If you're seeing performance issues, measure where your app is spending its time, don't just guess. Apple provides an excellent set of performance measurement tools.
It's trivial to have NSMutable array act like a stack, list, queue etc using the various insertObject:atIndex: and removeObjectAtIndex: methods. You can write your own subclasses if you want to hardwire the behavior.
I doubt the performance problems you are seeing are being caused by NSMutableArray especially if your point of reference is the much, much slower Java. The problem is most likely the iPhone itself. As noted previously, 50,000 objective-c objects is not a trivial amount of data in this context and the iPhone hardware may struggle to managed that much data.
If you need some kind of high performance array for bytes, you could use one of the core foundation arrays or roll your own in plain C and then wrap them in a custom class.

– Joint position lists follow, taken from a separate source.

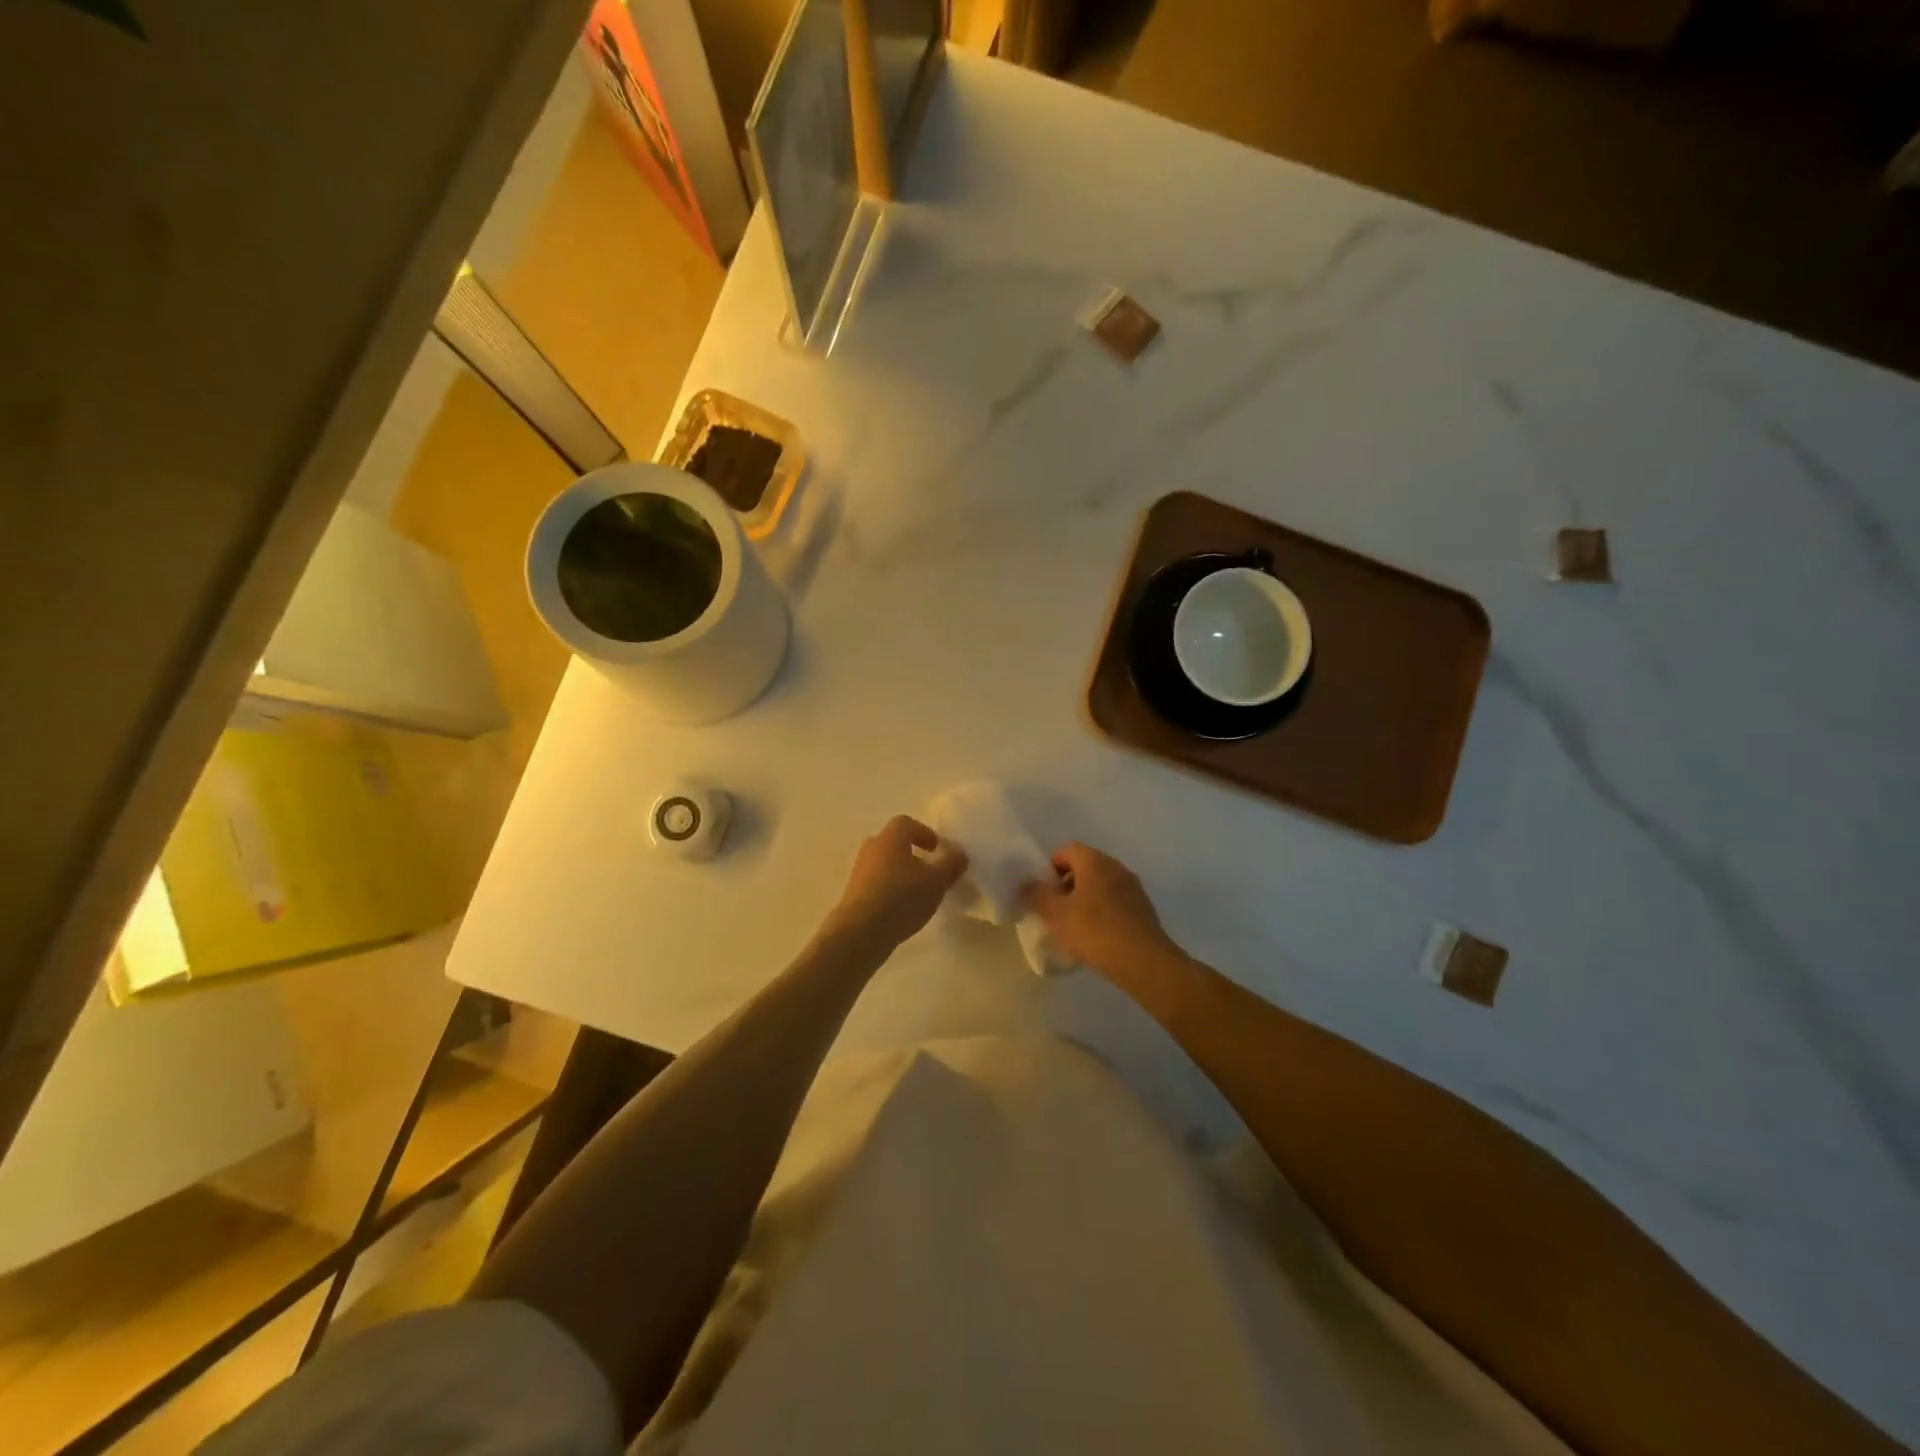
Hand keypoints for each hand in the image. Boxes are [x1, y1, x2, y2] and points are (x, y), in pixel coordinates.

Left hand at [825, 816, 967, 952]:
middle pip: (893, 843)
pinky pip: (876, 884)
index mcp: (891, 838)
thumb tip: (959, 853)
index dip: (924, 833)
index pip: (907, 823)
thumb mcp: (937, 881)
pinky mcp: (853, 894)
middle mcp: (872, 848)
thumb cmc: (902, 897)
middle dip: (912, 854)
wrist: (861, 932)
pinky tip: (902, 909)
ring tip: (918, 893)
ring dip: (901, 873)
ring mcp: (859, 871)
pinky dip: (890, 890)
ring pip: (884, 864)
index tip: (937, 849)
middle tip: (929, 871)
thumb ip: (951, 864)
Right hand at [1023, 842, 1185, 988]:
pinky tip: (1096, 935)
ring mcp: (1133, 887)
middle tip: (1054, 909)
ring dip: (1085, 898)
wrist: (1143, 961)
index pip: (1066, 851)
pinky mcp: (1143, 908)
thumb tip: (1025, 884)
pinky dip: (1102, 911)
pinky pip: (1115, 901)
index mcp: (1094, 861)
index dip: (1050, 868)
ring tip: (1074, 925)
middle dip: (1066, 884)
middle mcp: (1116, 866)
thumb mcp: (1056, 914)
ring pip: (1101, 885)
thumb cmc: (1094, 930)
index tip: (1042, 892)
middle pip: (1085, 866)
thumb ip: (1036, 895)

It sounds to me like you need to switch to core data so you don't have to keep all this in memory. Core data will efficiently fetch what you want only when you need it.
You can use STL classes in "Objective-C++" - which is a fancy name for Objective-C making use of C++ classes. Just name those source files that use C++ code with a ".mm" extension and you'll get the mixed runtime.
Objective-C objects are not really "simple," so 50,000 of them is going to be pretty demanding. Write your own in straight C or C++ if you want to avoid the bottlenecks and resource demands of the Objective-C runtime.
A rather lengthy and non-theoretical discussion of the overhead associated with convenience:
http://www.cocoabuilder.com/archive/cocoa/35145-nsarray-overhead-question.html#35128
And some simple math for simple people:
All it takes to make an object as opposed to a struct is a single pointer at the beginning.
Let's say that's true, and let's say we're running on a 32-bit system with 4 byte pointers.
4 bytes x 50,000 objects = 200000 bytes
That's nearly 200MB worth of extra memory that your data suddenly needs just because you used Objective-C. Now compound that with the fact that whatever NSArray you add those objects to is going to double that by keeping its own set of pointers to those objects and you've just chewed up 400MB of RAM just so you could use a couple of convenience wrappers.
Refresh my memory here... Are swap files on hard drives as fast as RAM? How much RAM is there in an iPhone? How many function calls and stack frames does it take to send an object a message? Why isn't IOKit written in Objective-C? How many of Apple's flagship applications that do a lot of DSP use AppKit? Anybody got a copy of otool they can check with? I'm seeing zero here.